Assignment. Please transcribe the data below in full, word for word, without the images.

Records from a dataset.
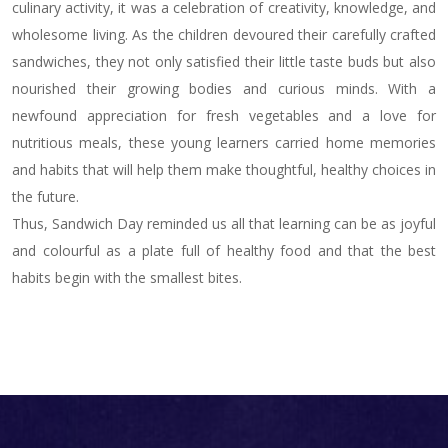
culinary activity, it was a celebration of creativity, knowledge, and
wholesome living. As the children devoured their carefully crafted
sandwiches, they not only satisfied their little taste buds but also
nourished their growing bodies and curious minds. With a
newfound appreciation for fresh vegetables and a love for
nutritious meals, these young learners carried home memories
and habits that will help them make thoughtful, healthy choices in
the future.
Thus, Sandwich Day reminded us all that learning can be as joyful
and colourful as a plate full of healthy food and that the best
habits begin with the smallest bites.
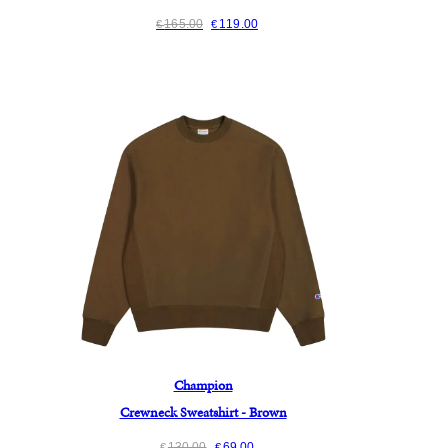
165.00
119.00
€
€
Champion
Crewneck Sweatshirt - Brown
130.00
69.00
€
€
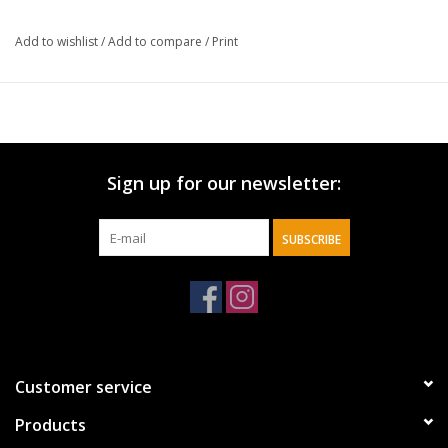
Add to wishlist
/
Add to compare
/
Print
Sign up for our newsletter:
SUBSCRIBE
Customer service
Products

Problem solution.
culinary activity, it was a celebration of creativity, knowledge, and
wholesome living. As the children devoured their carefully crafted
sandwiches, they not only satisfied their little taste buds but also
nourished their growing bodies and curious minds. With a
newfound appreciation for fresh vegetables and a love for
nutritious meals, these young learners carried home memories
and habits that will help them make thoughtful, healthy choices in
the future.
Thus, Sandwich Day reminded us all that learning can be as joyful
and colourful as a plate full of healthy food and that the best
habits begin with the smallest bites.
165.00
119.00
€
€
Champion
Crewneck Sweatshirt - Brown
130.00
69.00
€
€
Add to wishlist
/
Add to compare
/
Print
Sign up for our newsletter:
SUBSCRIBE
Customer service
Products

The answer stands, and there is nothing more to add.